(SOURCE MATERIAL Opens)

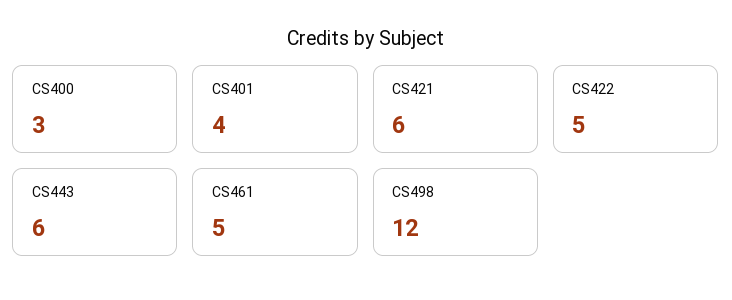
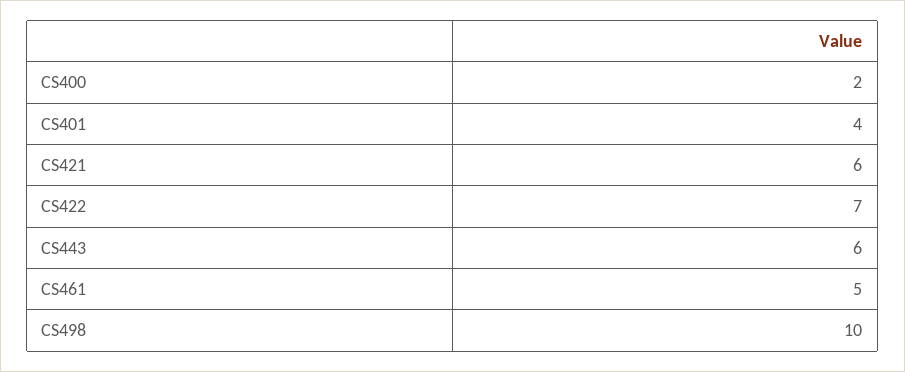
  {
-   "CS400": 3,
+   "CS400": 2,
    "CS401": 4,
    "CS421": 6,
-   "CS422": 5,
+   "CS422": 7,
    "CS443": 6,
    "CS461": 5,
-   "CS498": 12
+   "CS498": 10
  }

(SOURCE MATERIAL Closes)

(WHAT TO WORK ON) For this exercise, return every entry verbatim and omit all pictures.

(RESULT OF THE EXERCISE)
  {
-   "CS400": 3,
+   "CS400": 2,
    "CS401": 4,
    "CS421": 6,
-   "CS422": 5,
+   "CS422": 7,
    "CS443": 6,
    "CS461": 5,
-   "CS498": 12
+   "CS498": 10
  }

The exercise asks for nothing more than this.